The best thing to do would be to contact the school superintendent's office where you live/are planning to live and find out what options are open to homeschoolers through the local school district.


----------



## hac238 (Jul 17, 2007)

I have a HS junior in the fall. He hates to read.I put him in the A.C.E. program with paces in 9th grade. He does well except for literature which requires reading extra. He wants to go to college for "criminal Justice" and I know it among most college courses requires a lot of reading. Is there any hope that he will become a reader? He was read to from infant up. I went to A.C.E. because it is mostly self taught and up to 9th he was teacher taught from Christian Liberty. But I lost my math and Eng. teacher and I was 69 at the time and it helped me to go to ACE. Any comments?


----------



## Callieslamb (Feb 27, 2007)

Does he like to read facts? Does he comprehend well? Does he read well but just slowly? I think those issues are more important that his not liking literature. I have three boys - none of them read for pleasure - but give them an encyclopedia-type book an they are entertained for hours. 

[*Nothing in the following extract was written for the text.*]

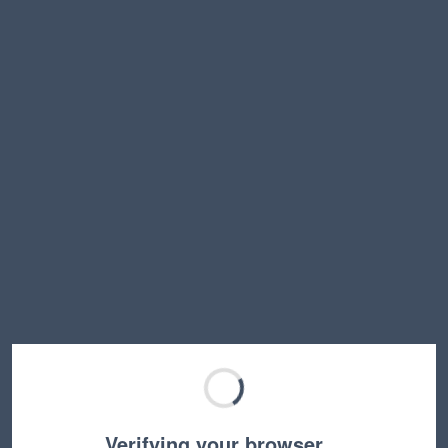
Verifying your browser…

YOu might want to post this question in a new thread so you will get comments from others in the same situation.


----------



## thatcompchick (Dec 29, 2004)

Ohio dreamer said:


> I have heard of it, but I don't know any place where it can be done. What I have heard is that some states have written their laws to allow for this option, but left it up to each school district if they will do it.


WV is very good about 'cherry picking' - we can send our kids to school for certain classes, and homeschool the rest. If you get with a homeschool organization in your area/specific to your state, they can help you find out if this is ok, or if you can handle it another way.

Another option is an 'umbrella school' - private school that does part homeschool/part in school - definitely a more economical option to full time private.

Andrea


----------